Rage, déſeſpoir ! ô ma Fille ! me voilà perdue, ruinée. Le Chevalier Roſe-Tree, tu te rappelles tout ce que je t’en ai dit, & combien il a à ſe plaindre de moi ; je l’ai trouvé ici dans une maiſon où j’allois avec Monſieur Gérard, mon Aſſocié, porter des bijoux pour un mariage. Quand il ne m’auroit pas reconnue, je me ſerois décélée moi-même ; car en l’appercevant il m’a échappé un cri : tous les yeux ſe ſont fixés ſur moi. — Que viens-tu faire ici, malheureuſe, dit alors Roſe-Tree ? eſt-ce pour renouveler mes tourmens ? Voilà, ajouta-t-il en s’adreſſant à tout le monde, la cauſe de toutes mes peines. Monſtre abominable !… Non, tu ne t’échapperas pas. Je cherchois en effet à ſortir. Je veux, en préſence de tous mes Amis, confeſſer mes fautes & révéler tous les crimes dont tu t’es rendu coupable. M. Gérard demanda la permiſſion de ſe retirer. — Non, non, s’écria le Chevalier, ſi vous êtes ſon mari, il eſt néceſſaire que, pour vous garantir de ſes fourberies, vous connoiſſiez ſon caractère atroce. Pour me rendre plus intelligible, il faut que je prenne mon hiſtoire de bien haut. Je m’étois tapie dans un coin ; ma poſition étoit terrible. Quand il vit que l’on étoit diſpoſé à l’écouter, il commença ainſi :

HISTOIRE


Du Chevalier Rose-Tree.

„ Je ſuis né à Londres, de Parens très-riches & d’un rang diſtingué. Je fus le ſeul fruit d’une union que l’Amour & la convenance s’étoient plu à former. Je n’avois que ſept ans lorſque ma Mère mourut : mon père en conçut un véritable chagrin ; mais comme il aimoit beaucoup les plaiſirs & que les plaiſirs étoient faits pour lui (car j’ai peu connu d’homme auſſi aimable), il ſe remit bientôt dans le tourbillon. Il confia mon éducation aux ſoins d’un ancien Valet-de-Chambre qu’il croyoit honnête & vertueux. Hélas ! c’eſt à ſa mépriſe que je dois tout ce que j’ai ſouffert dans le courant de ma vie.

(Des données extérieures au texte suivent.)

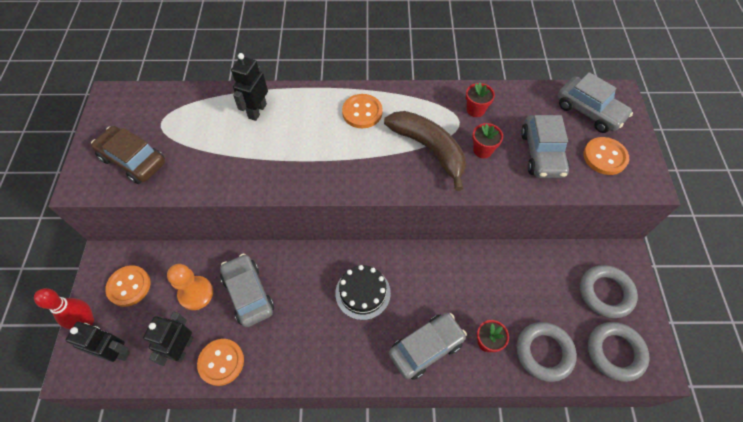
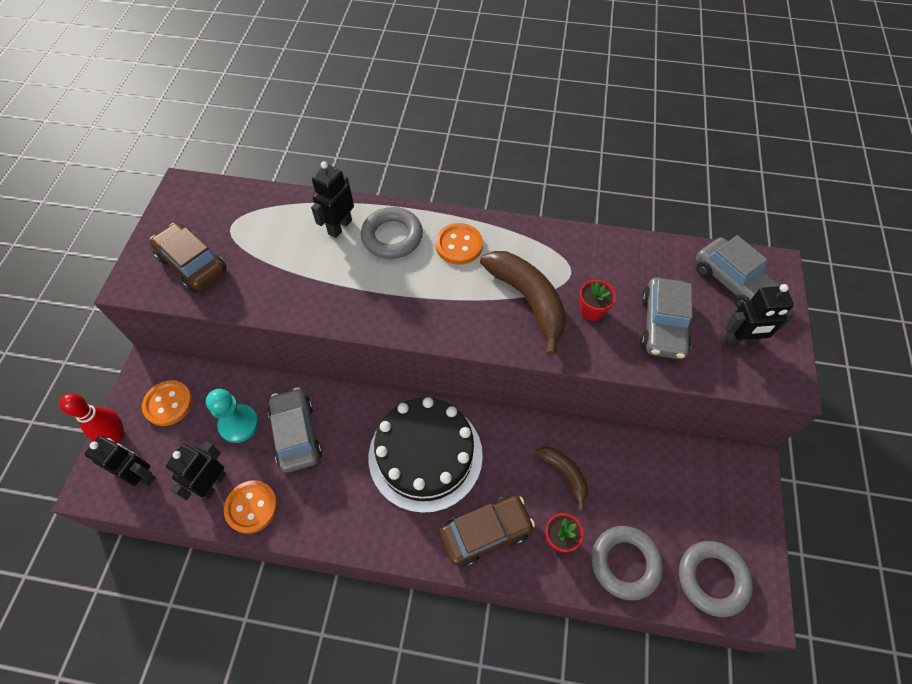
camera: 10 degrees right, 0 degrees up
(196, 293) = (239, 424): orange pawn -> turquoise pawn
(363, 293) = (425, 455): black cake -> black cake, size x1.76
(426, 348) = (486, 532): grey car -> brown car
(475, 110) = (593, 261): red flower pot -> none
(481, 289) = (564, 474): none -> brown banana
(605, 157) = (739, 341): orange button -> black robot
(605, 293) = (715, 505): grey ring -> grey ring (392, 236)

Harlett poſſédoit tous les vices. Je ne tardai pas à profiter de ſes leçons, l’exemple qu’il me donnoit s’inſinuoit dans mon cœur ; à quinze ans je ſurpaſſois mon Maître. Harlett, dès l’âge le plus tendre, m’avoit conduit dans des maiſons de jeu & chez des Filles de joie. Je pris goût pour ce genre de vie qui devoit aboutir à ma ruine & à mon déshonneur. Une ſcène affreuſe, dont je fus le témoin, & où Harlett perdit la vie, ne me corrigea pas. Nous étions dans un tripot : depuis quelques minutes, j’avois quitté le jeu, & j’attendois pour me retirer que Harlett eut fini un coup important ; il le gagna. Son adverſaire prétendit qu’il avoit friponné ; la galerie, qui avoit parié pour lui, ſoutint l’accuſation. Harlett ſe fâcha ; on le menaça : malgré mes avis, comme il s’agiſſoit d’une ſomme conſidérable, il continua à diſputer ; la querelle ſut vive : Harlett oſa donner un ſoufflet à celui qui le premier avoit ſuſpecté ſon honnêteté ; dans l’inſtant il fut ſaiſi & jeté par la fenêtre ; il tomba ſi malheureuſement que ſa tête fut fracaſſée, & qu’il expira avant qu’on ait pu le ſecourir. Je m’en revins chez mon Père très-affecté de cette aventure dont il fallut inſtruire le Chevalier Roſe-Tree, toutefois en palliant les torts de Harlett & les miens. Mon Père me fit promettre plus de circonſpection, & je continuai à n’être gêné en rien.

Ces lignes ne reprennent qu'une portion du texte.